WHAT YOU NEED TO DO →
Could you copy the text on cold and flu symptoms word for word, between "Generally, influenza viruses" and "a chest infection.", inclusive?

PASSAGE TO READ →

+++

Cold symptoms include-
- Fever up to 102°F
- Stuffy or runny nose
- Sore throat
- Muscle aches
- Yellow or green nasal discharge
- Watery eyes
Cold symptoms develop slowly and are mild. It is more likely to start with blockage of the nose and sore throat, followed by sneezing, coughing and congesting. It’s very uncommon for adults or persons with effective immune systems with a cold to develop a fever, but children often do develop a fever while having a common cold.
With cold symptoms, you can have watery nasal secretions for a few days and later, these can become darker and thicker, but it doesn’t mean you have developed any bacterial infection. Sometimes you may be mistaken between cold symptoms and flu-causing allergies such as sinus infection or allergic rhinitis. Usually, colds do not lead to cause further health complications; however, persons with a history of respiratory illnesses can have severe health problems such as asthma attacks from just a common cold.
Thereon if cold symptoms improve within a week, then it is a common cold, if such signs do not appear to be getting improve even after a week, then you have to consult with a doctor to see if you have developed flu-causing sinusitis or allergy.
Flu, also known as Influenza, unlike a common cold, is also known as an upper respiratory tract illness. It is also a common viral illness spread by sneezes and coughs. It’s not the same as cold because it is caused by different viruses and possesses different symptoms. It starts suddenly and is common during winter months, that’s why it is also called seasonal flu. It can be more severe and last longer than a common cold.
Generally, influenza viruses are responsible for causing illnesses from the flu. There are three main types: influenza A, B and C affecting humans and, A and B are the highly widespread types of flu in the winter season.
Flu symptoms include-
- Fever over 102°F
- Vomiting and diarrhoea
- Stuffy nose
- Dry or chesty cough
- Feeling tired
- Body aches, especially in back
- Poor appetite
- Chills and sweats
Flu symptoms appear suddenly and are more intense than a cold. It can make you feel so unwell and exhausted that you have to rest and stay in bed for improving health. Flu generally starts between 3 to 7 days in person after being infected. People with weaker immune systems and children may remain infected by the flu for a longer time and develop complications such as a chest infection.
Particularly one type of flu- H1N1 is considered serious, also known as swine flu. Flu can lead to cause more serious health complications than the cold like bacterial-based pneumonia, sepsis, or hospitalisations.
Medications and Treatments:
Most people recover from a cold within a few days to 1 week and from the flu, within a few days to 2 weeks. If you face symptoms such as fever above 102°F, chest pressure, fainting, shortness of breath, severe vomiting, sinus pain and swollen neck for more than 1 week, then please consult your doctor.

+++

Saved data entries
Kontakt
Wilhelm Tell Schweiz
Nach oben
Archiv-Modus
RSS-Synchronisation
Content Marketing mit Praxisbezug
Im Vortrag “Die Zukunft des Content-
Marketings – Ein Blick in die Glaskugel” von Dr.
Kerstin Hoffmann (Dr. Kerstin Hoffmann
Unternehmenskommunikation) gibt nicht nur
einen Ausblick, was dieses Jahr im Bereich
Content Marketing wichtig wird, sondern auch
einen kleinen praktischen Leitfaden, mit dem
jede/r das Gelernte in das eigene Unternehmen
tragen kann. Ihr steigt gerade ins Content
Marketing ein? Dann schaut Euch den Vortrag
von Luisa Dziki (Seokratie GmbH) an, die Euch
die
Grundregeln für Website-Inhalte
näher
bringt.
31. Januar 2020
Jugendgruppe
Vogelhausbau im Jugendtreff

+++

PROBLEM SOLUTION →
Generally, influenza viruses are responsible for causing illnesses from the flu. There are three main types: influenza A, B and C affecting humans and, A and B are the highly widespread types of flu in the winter season.
Flu symptoms include-
- Fever over 102°F
- Vomiting and diarrhoea
- Stuffy nose
- Dry or chesty cough
- Feeling tired
- Body aches, especially in back
- Poor appetite
- Chills and sweats
Flu symptoms appear suddenly and are more intense than a cold. It can make you feel so unwell and exhausted that you have to rest and stay in bed for improving health. Flu generally starts between 3 to 7 days in person after being infected. People with weaker immune systems and children may remain infected by the flu for a longer time and develop complications such as a chest infection.